On the interface side crypto_box is as locked down as a nonce based design can be. You enter: (•) Any 32 byte public key value (X25519 makes sure no harm can be done with malicious values), (•) your 32 bytes private key (not malleable by the attacker), (•) the nonce (during decryption any input is ok, because a wrong input will just generate an authentication error; during encryption there is the danger of nonce reuse, which is also present in NaCl) and (•) the plaintext / crypttext (again, because of the mandatory authentication any malicious ciphertext input will be rejected by the library).
So I don't see how a faithful implementation of the interface and algorithm specifications can get much wrong regarding misuse-resistance. Regarding it being secure because it was designed from the ground up to be secure at an implementation level, that is something I expect from any cryptography library. After all, is there any more basic requirement than that? (Well, you could argue being interoperable with other implementations is the most fundamental requirement, but I won't accept such low expectations when I'm asking for a competent developer.)
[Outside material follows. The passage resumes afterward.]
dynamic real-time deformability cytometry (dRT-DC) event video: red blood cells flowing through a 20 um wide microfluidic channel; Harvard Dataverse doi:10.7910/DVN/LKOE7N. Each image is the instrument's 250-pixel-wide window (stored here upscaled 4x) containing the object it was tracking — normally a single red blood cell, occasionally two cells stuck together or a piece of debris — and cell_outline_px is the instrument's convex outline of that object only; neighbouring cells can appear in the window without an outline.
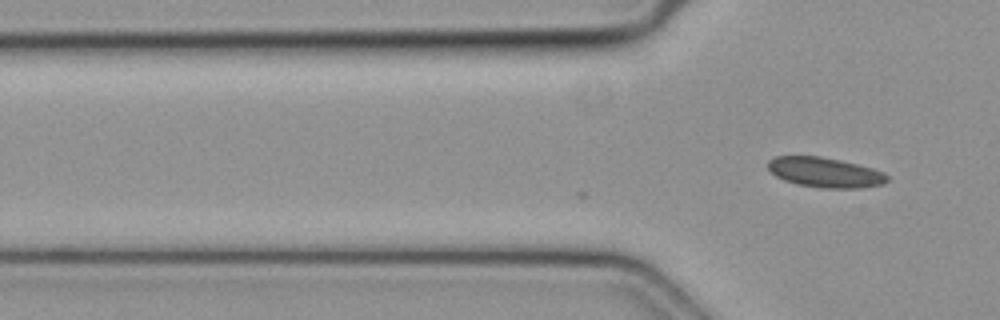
{"species": "common noctule bat (a hibernating species)", "species_latin": "Nyctalus noctula", "temperature_condition": "cold", "stored_images_in_passage": 2, "camera_frame_rate_fps": 3000, "um_per_image_px": 0.085, "animal": {"sex": "female", "body_mass_g": 19.3, "forearm_length_mm": 54.1}, "frame": {"image": 1, "passage_image": 2, "time_ms": 0.333, "image_size_px": [1000, 320], "cell_outline_px": [[888, 180], [884, 184], [860, 188], [820, 188], [796, 184], [784, 180], [776, 176], [768, 168], [768, 160], [776, 156], [820, 156], [840, 160], [872, 168], [884, 172], [888, 176]], "centroid_in_image_um": [70.13, 14.66], "position_along_channel_um": 55.7, "area_um2": 20.87}}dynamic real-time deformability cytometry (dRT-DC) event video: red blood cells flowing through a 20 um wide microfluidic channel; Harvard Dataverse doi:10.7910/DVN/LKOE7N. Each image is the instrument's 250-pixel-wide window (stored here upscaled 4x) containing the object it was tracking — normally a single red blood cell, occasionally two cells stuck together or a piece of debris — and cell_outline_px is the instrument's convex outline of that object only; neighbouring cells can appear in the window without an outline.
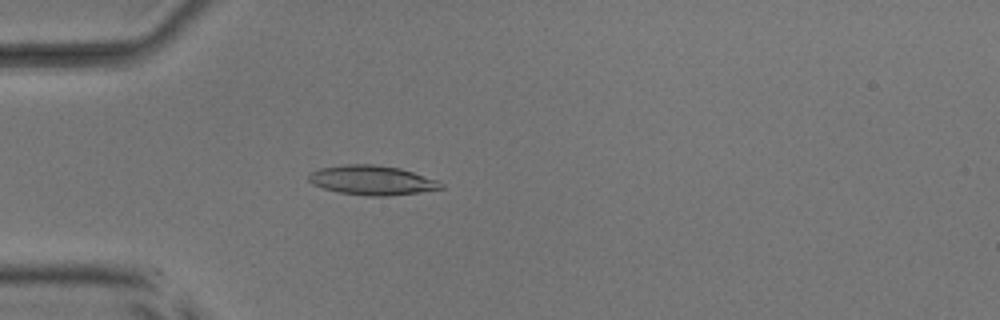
{"species": "common noctule bat (a hibernating species)", "species_latin": "Nyctalus noctula", "temperature_condition": "room temperature", "stored_images_in_passage": 42, "camera_frame_rate_fps": 3000, "um_per_image_px": 0.085, "animal": {"sex": "male", "body_mass_g": 17.9, "forearm_length_mm": 54.2}, "frame": {"image": 1, "passage_image": 6, "time_ms": 1.667, "image_size_px": [1000, 320], "cell_outline_px": [[444, 188], [420, 192], [388, 196], [368, 196], [340, 192], [324, 188], [312, 184], [308, 180], [308, 172], [320, 168], [344, 164], [376, 164], [400, 168], [440, 180], [444, 184]], "centroid_in_image_um": [31.64, 15.31], "position_along_channel_um": 53.4, "area_um2": 22.95}}
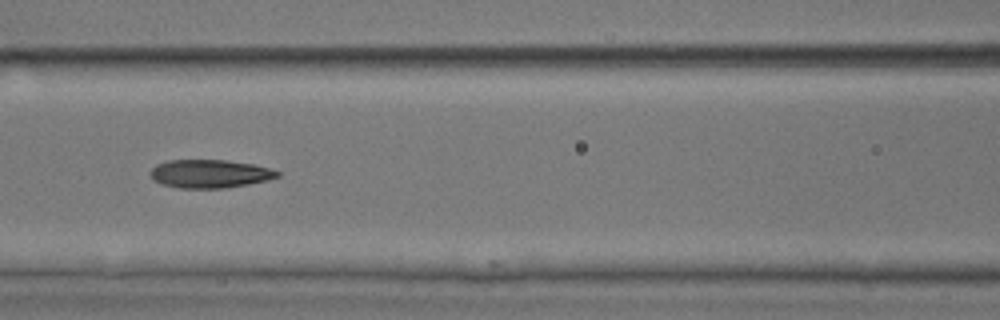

> It gets what trustworthiness it has from the fact that it's a slavish fork of Nacl that merely aims to make it compatible with more runtimes.
I fully agree that its inheritance from NaCl is Sodiums strongest selling point and its the argument I should have been using instead. I only had it dimly in the back of my heat at that time, though, and wasn't sure enough about it to claim it as a fact. Being less lazy to look it up would have saved me this follow up post ;) (Though I am genuinely interested in my question above.)